Updated 3:50 p.m. ET
After news broke about the, White House spokesman Jay Carney said that renewing the federal assault weapons ban "does remain a commitment of" the president's. However, he continued, "What I said is that today is not the day to, I believe, as a father a day to engage in the usual Washington policy debates. I think that that day will come, but today is not that day."
Carney said that Mr. Obama was first notified of the shooting at 10:30 a.m. by Homeland Security Adviser John Brennan. The shooting at Sandy Hook Elementary School this morning left 27 people dead, including at least 18 children ages five to 10 years old.
The president called Connecticut Gov. Dan Malloy, the governor's office said today, to express his condolences and pledge whatever resources the federal government can bring to bear to assist the families and the investigation. According to the White House, the president also spoke with FBI Director Robert Mueller about the incident, and the FBI providing support to state and local police.
Carney told reporters around noon that "it's certainly possible, if not likely, that the president will have something to say," in a written statement or otherwise.

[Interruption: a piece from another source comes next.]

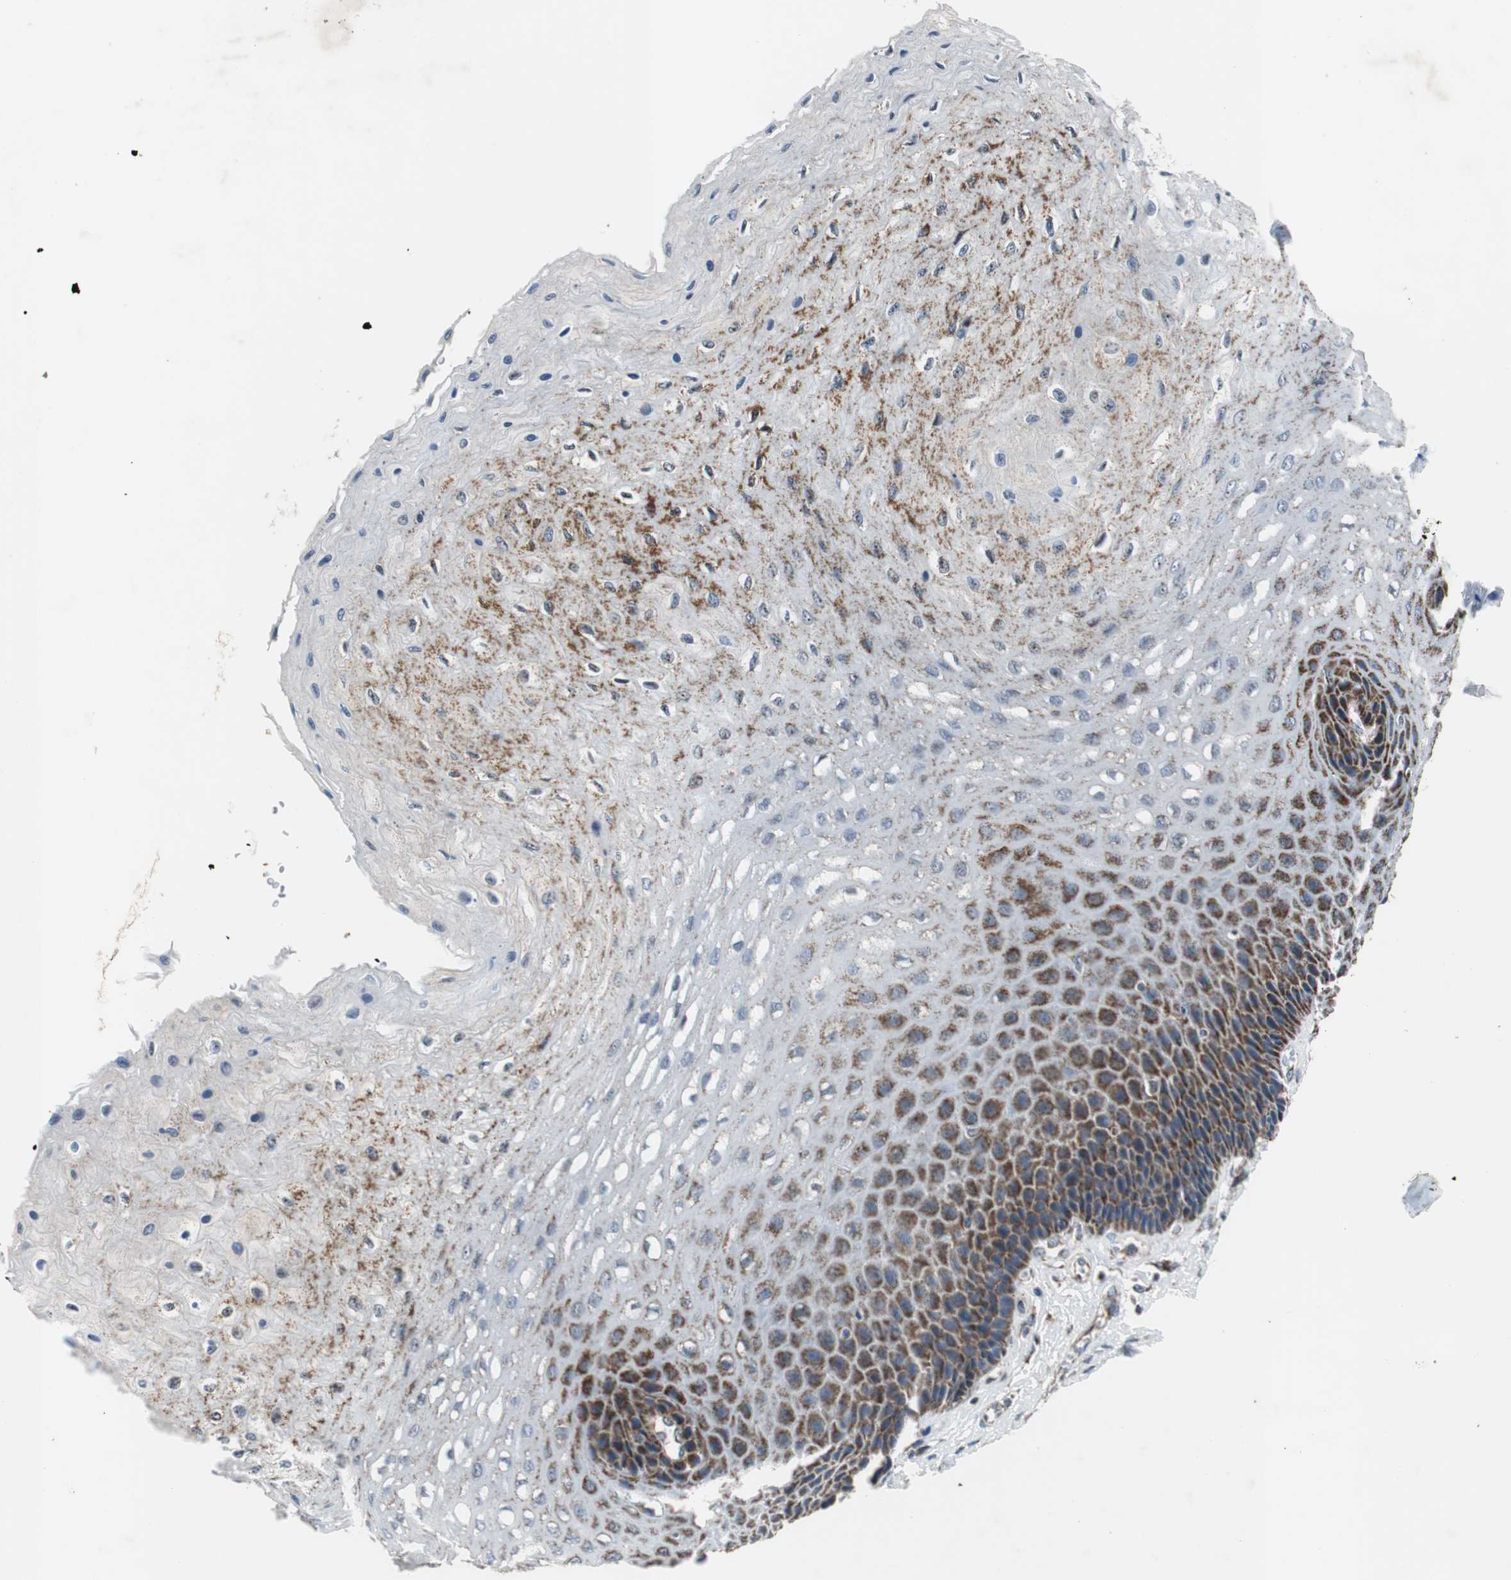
{"staining": {"intensity": "strong", "quantity": ">75%", "location": "cytoplasmic/membranous"}, "tissue": "esophagus", "cell_type": "Squamous epithelial cells", "image_type": "normal", "snomed": [{"axis": "morphology", "description": "Normal tissue, NOS"}, {"axis": "topography", "description": "Esophagus"}], "caption": "Esophagus was stained to show a protein in brown. There is high levels of strong cytoplasmic/membranous positivity in approximately >75% of squamous epithelial cells.", "gene": "PITRM1", "patient": {"sex": "female", "age": 72}}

"We are still waiting for more information about the incident in Connecticut," Carney said. "As we do, I think it's important, on a day like today, to view this as I know the president, as a father, does, and others who are parents certainly do: which is to feel enormous sympathy for those families affected and to do everything that we can to support state and local law enforcement and to support those who are enduring what appears to be a very tragic event."